**Collected data entries:**

:::

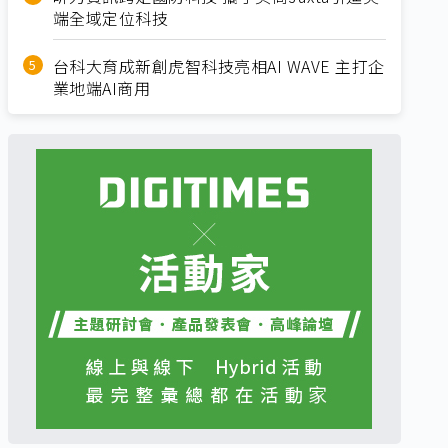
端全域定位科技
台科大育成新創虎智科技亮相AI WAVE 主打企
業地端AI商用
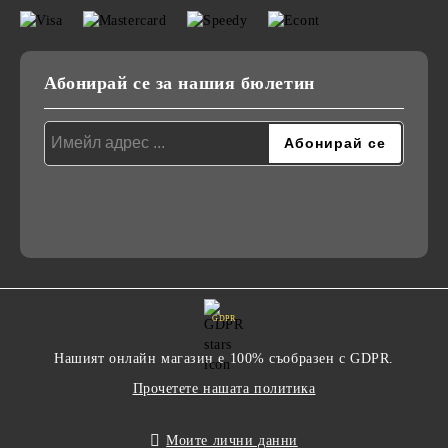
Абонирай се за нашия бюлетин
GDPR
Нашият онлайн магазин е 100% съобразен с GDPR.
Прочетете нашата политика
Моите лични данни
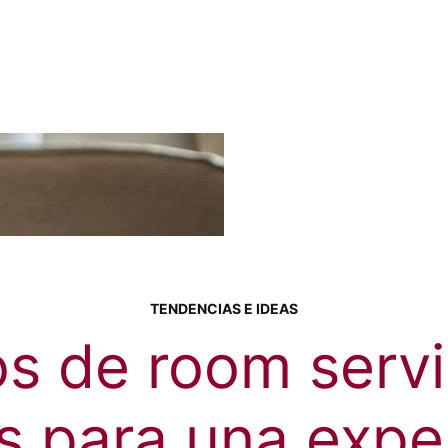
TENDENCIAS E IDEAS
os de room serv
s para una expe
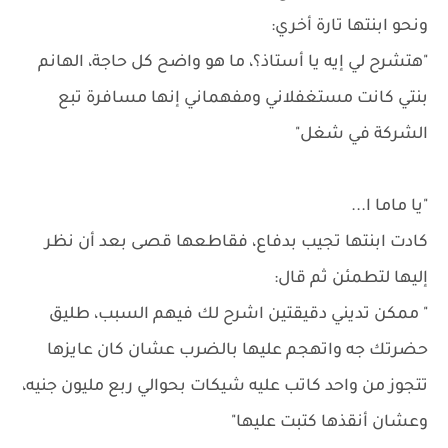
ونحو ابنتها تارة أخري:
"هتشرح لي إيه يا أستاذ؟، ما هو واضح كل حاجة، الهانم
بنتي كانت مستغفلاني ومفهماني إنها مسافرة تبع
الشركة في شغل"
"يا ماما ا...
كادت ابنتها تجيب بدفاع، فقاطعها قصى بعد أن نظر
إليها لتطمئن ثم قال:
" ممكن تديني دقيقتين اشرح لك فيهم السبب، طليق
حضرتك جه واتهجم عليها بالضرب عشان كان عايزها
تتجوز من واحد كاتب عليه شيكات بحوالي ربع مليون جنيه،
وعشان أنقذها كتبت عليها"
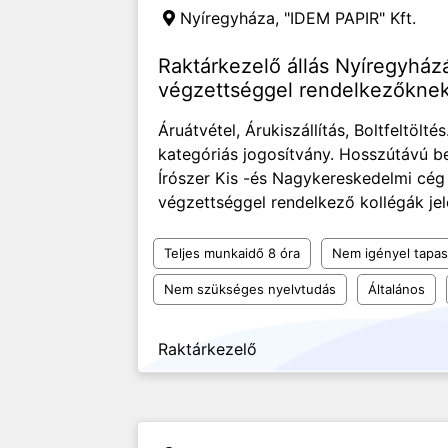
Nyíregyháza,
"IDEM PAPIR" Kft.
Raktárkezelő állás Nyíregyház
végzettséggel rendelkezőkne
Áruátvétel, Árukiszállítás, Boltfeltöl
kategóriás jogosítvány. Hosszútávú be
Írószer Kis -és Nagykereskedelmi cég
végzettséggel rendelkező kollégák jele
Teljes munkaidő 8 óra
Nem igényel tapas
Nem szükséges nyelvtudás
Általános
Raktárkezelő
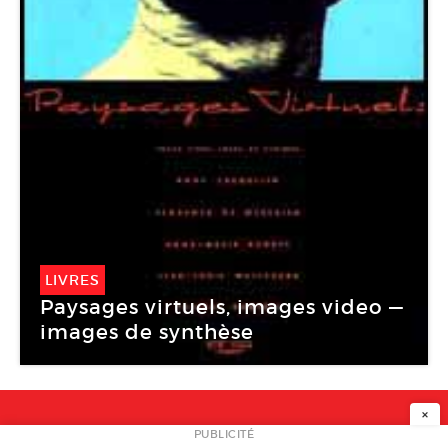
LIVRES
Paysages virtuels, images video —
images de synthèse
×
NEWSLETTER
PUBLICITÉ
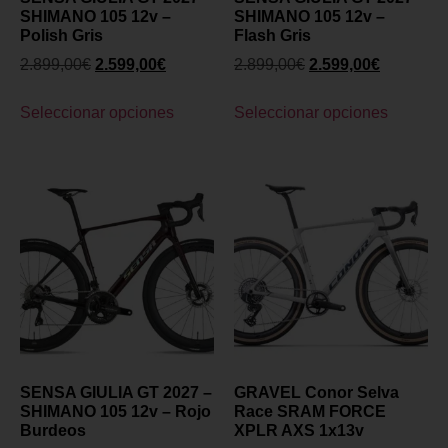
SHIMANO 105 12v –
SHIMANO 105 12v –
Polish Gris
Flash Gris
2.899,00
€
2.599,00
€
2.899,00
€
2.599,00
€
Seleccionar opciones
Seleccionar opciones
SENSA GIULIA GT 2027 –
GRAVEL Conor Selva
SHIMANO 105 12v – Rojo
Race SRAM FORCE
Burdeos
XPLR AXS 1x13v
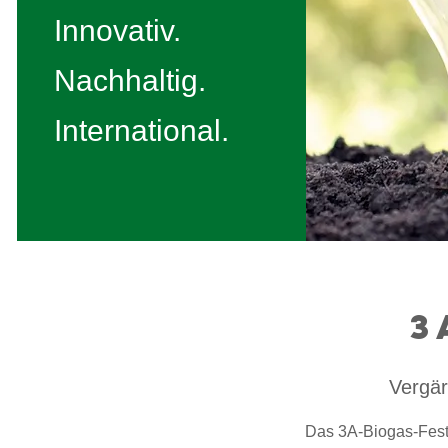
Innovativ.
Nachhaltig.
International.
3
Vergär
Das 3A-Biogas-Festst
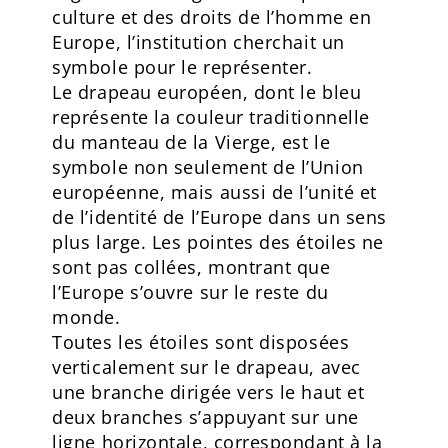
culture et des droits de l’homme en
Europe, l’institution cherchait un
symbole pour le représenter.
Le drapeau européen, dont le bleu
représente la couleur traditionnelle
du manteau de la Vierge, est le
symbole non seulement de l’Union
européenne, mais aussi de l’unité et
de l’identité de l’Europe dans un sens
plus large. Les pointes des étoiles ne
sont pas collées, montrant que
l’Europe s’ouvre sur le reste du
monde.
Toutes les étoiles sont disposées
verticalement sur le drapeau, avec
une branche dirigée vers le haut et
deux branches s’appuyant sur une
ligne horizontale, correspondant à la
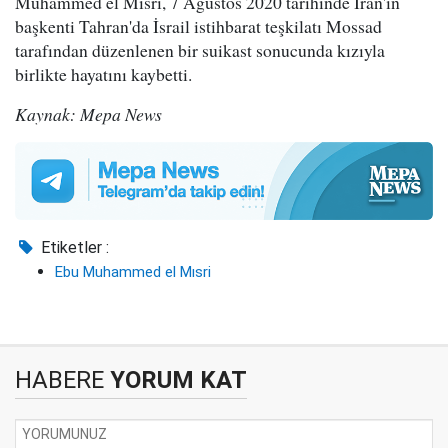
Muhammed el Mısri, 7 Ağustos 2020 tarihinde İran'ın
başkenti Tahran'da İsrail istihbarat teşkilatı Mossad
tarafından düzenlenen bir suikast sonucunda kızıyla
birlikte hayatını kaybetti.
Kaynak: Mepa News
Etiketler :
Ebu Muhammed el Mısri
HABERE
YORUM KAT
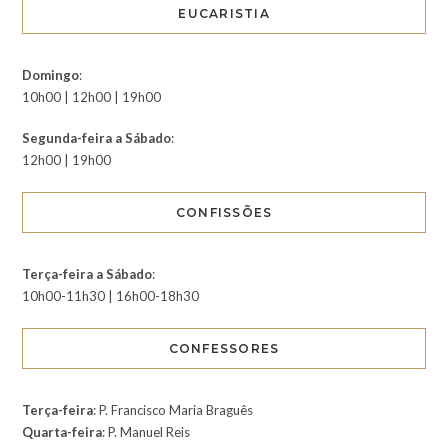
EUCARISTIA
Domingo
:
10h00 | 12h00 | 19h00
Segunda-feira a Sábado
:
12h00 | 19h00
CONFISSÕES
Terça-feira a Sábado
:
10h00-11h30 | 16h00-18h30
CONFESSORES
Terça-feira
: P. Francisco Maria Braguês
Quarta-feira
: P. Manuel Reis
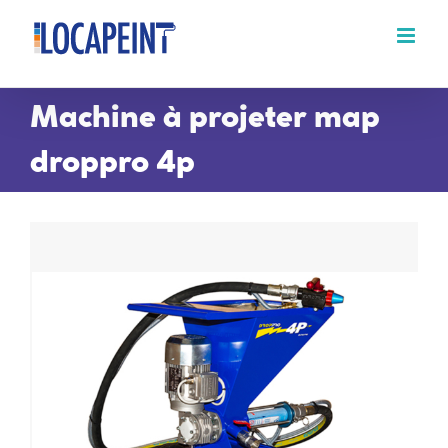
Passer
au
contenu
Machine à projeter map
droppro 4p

:::

**To-do item:** Line count for "ابنتها": determine it from the data and answer with the number by itself.

**Answer:** 2